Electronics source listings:
════════════════

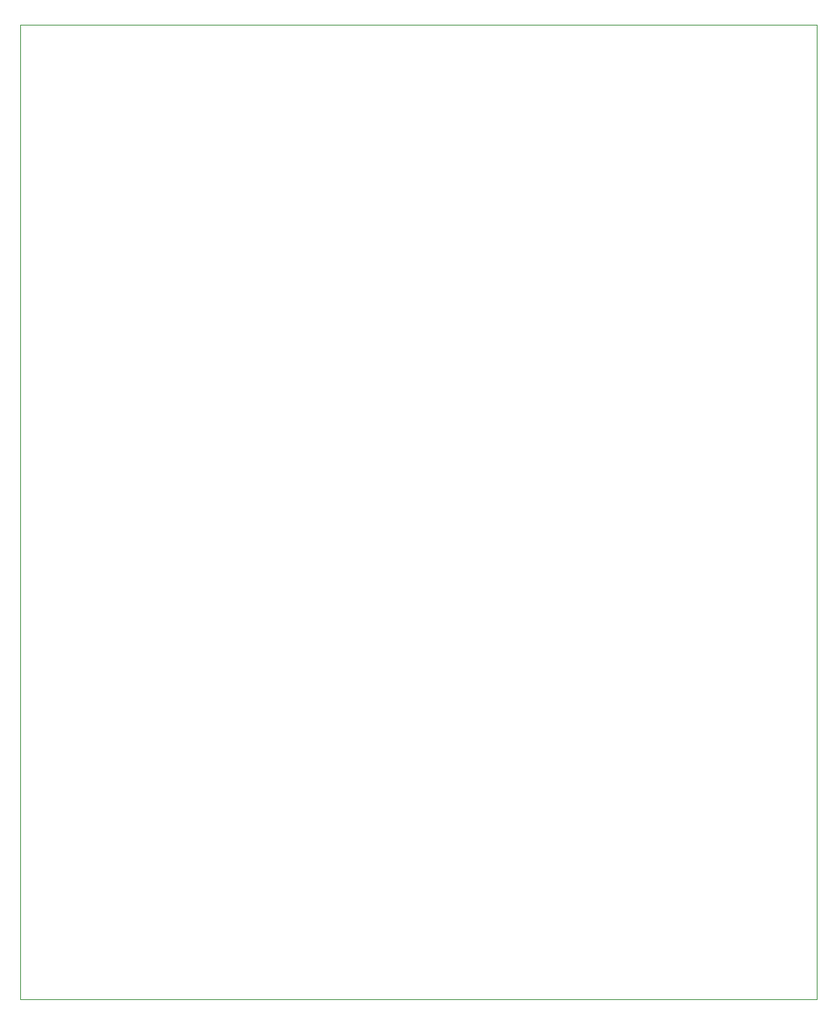
<source format=gbr>
%TF.GenerationSoftware,KiCad,Pcbnew,(5.99.0-12960-gccd3a1e6a9)*%
%TF.CreationDate,2021-11-17T23:12:53-08:00*%
%TF.ProjectId,Team2EpicDiceRoller,5465616d-3245-4706-9963-44696365526f,rev?*%
%TF.SameCoordinates,Original*%
%TF.FileFunction,Profile,NP*%
%FSLAX46Y46*%
G04 Gerber Fmt 4.6, Leading zero omitted, Abs format (unit mm)*
G04 Created by KiCad (PCBNEW (5.99.0-12960-gccd3a1e6a9)) date 2021-11-17 23:12:53*
%MOMM*%
%LPD*%
G01*
G04 APERTURE LIST*
%TA.AperFunction,Profile*%
%ADD10C,0.100000*%
%TD*%
G04 APERTURE END LIST*
D10*
X97012500Y-20000000D02*
X187012500Y-20000000D01*
X187012500Y-20000000D02*
X187012500Y-130000000D01*
X187012500Y-130000000D02*
X97012500Y-130000000D01*
X97012500Y-130000000D02*
X97012500Y-20000000D01*
M02*

</source>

════════════════

Go through the entries and copy each line holding the string "format".

- **Response to the exercise**
<source format=gbr>
G04 Gerber Fmt 4.6, Leading zero omitted, Abs format (unit mm)*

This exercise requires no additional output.